Cinco sindicatos, que representam cerca de metade dos 7 mil funcionários do LIRR, alertaram nesta semana sobre o risco iminente. O sistema transporta cerca de 250 mil passageiros diariamente e é fundamental para os subúrbios do leste de Nova York.
Tentativas anteriores de acordo fracassaram
Em setembro, uma greve foi temporariamente evitada após a intervenção da administração do então presidente Donald Trump. No entanto, as negociações não avançaram, e o prazo de 60 dias para um novo acordo não foi cumprido. A última greve do LIRR ocorreu em 1994, com duração de dois dias, enquanto em 2014, uma paralisação foi evitada pelo então governador Andrew Cuomo.
Alternativas em caso de paralisação
A Autoridade Metropolitana de Transportes (MTA), que gerencia o LIRR, anunciou que disponibilizará ônibus gratuitos e limitados durante os horários de pico da manhã e tarde. Os veículos sairão de estações designadas do LIRR com destino a pontos de metrô no bairro do Queens, em Nova York.

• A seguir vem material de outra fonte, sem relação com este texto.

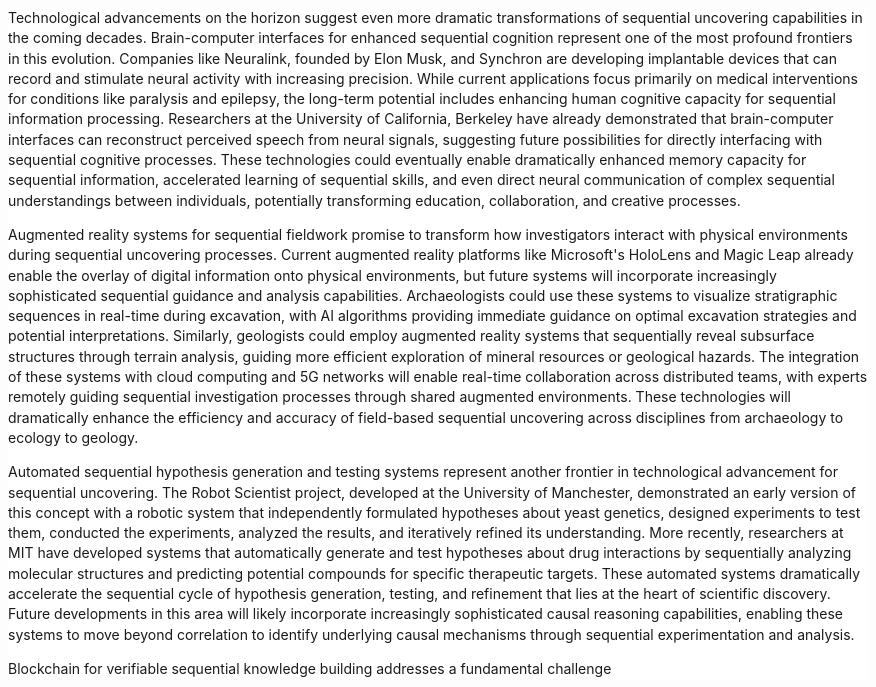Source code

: Technological advancements on the horizon suggest even more dramatic transformations of sequential uncovering capabilities in the coming decades. Brain-computer interfaces for enhanced sequential cognition represent one of the most profound frontiers in this evolution. Companies like Neuralink, founded by Elon Musk, and Synchron are developing implantable devices that can record and stimulate neural activity with increasing precision. While current applications focus primarily on medical interventions for conditions like paralysis and epilepsy, the long-term potential includes enhancing human cognitive capacity for sequential information processing. Researchers at the University of California, Berkeley have already demonstrated that brain-computer interfaces can reconstruct perceived speech from neural signals, suggesting future possibilities for directly interfacing with sequential cognitive processes. These technologies could eventually enable dramatically enhanced memory capacity for sequential information, accelerated learning of sequential skills, and even direct neural communication of complex sequential understandings between individuals, potentially transforming education, collaboration, and creative processes.

Augmented reality systems for sequential fieldwork promise to transform how investigators interact with physical environments during sequential uncovering processes. Current augmented reality platforms like Microsoft's HoloLens and Magic Leap already enable the overlay of digital information onto physical environments, but future systems will incorporate increasingly sophisticated sequential guidance and analysis capabilities. Archaeologists could use these systems to visualize stratigraphic sequences in real-time during excavation, with AI algorithms providing immediate guidance on optimal excavation strategies and potential interpretations. Similarly, geologists could employ augmented reality systems that sequentially reveal subsurface structures through terrain analysis, guiding more efficient exploration of mineral resources or geological hazards. The integration of these systems with cloud computing and 5G networks will enable real-time collaboration across distributed teams, with experts remotely guiding sequential investigation processes through shared augmented environments. These technologies will dramatically enhance the efficiency and accuracy of field-based sequential uncovering across disciplines from archaeology to ecology to geology.

Automated sequential hypothesis generation and testing systems represent another frontier in technological advancement for sequential uncovering. The Robot Scientist project, developed at the University of Manchester, demonstrated an early version of this concept with a robotic system that independently formulated hypotheses about yeast genetics, designed experiments to test them, conducted the experiments, analyzed the results, and iteratively refined its understanding. More recently, researchers at MIT have developed systems that automatically generate and test hypotheses about drug interactions by sequentially analyzing molecular structures and predicting potential compounds for specific therapeutic targets. These automated systems dramatically accelerate the sequential cycle of hypothesis generation, testing, and refinement that lies at the heart of scientific discovery. Future developments in this area will likely incorporate increasingly sophisticated causal reasoning capabilities, enabling these systems to move beyond correlation to identify underlying causal mechanisms through sequential experimentation and analysis.

Blockchain for verifiable sequential knowledge building addresses a fundamental challenge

A governadora Kathy Hochul pediu aos passageiros que trabalhem remotamente, se possível, já que os ônibus são destinados prioritariamente a trabalhadores essenciais e pessoas que não podem fazer home office. Hochul, meses atrás, criticou os sindicatos do LIRR por pedidos que, segundo ela, ameaçavam a economia local.
Sinais de progresso nas negociações
Apesar das tensões, houve avanços nesta semana. A MTA havia proposto inicialmente um reajuste salarial de 9,5% em três anos, alinhado ao acordo de outros trabalhadores do sistema. No entanto, os sindicatos exigiam um aumento anual de 6,5%, totalizando 16% em quatro anos.
Após reuniões fechadas na quarta-feira, Gary Dellaverson, negociador-chefe da MTA, afirmou que a agência ofereceu um reajuste equivalente a 4,5% no quarto ano do contrato, na forma de pagamento único — não como aumento salarial, como os sindicatos pediam. Segundo ele, a diferença entre as propostas é apenas financeira e não há mais obstáculos complexos.
"A diferença entre as duas posições não é intransponível. É simplesmente uma questão de valores. Não há mais complicações envolvendo as partes."
Já Kevin Sexton, porta-voz dos sindicatos, reconheceu "movimento positivo" nas negociações, mas descartou a ideia de um acordo iminente como "fantasia".
"Gostaríamos de um acordo que reflita o custo de vida crescente. Qualquer coisa abaixo disso representa uma redução nos salários reais", afirmou Sexton.
Até o momento, a MTA não respondeu a pedidos de comentários sobre as negociações. Os sindicatos informaram que as discussões devem continuar.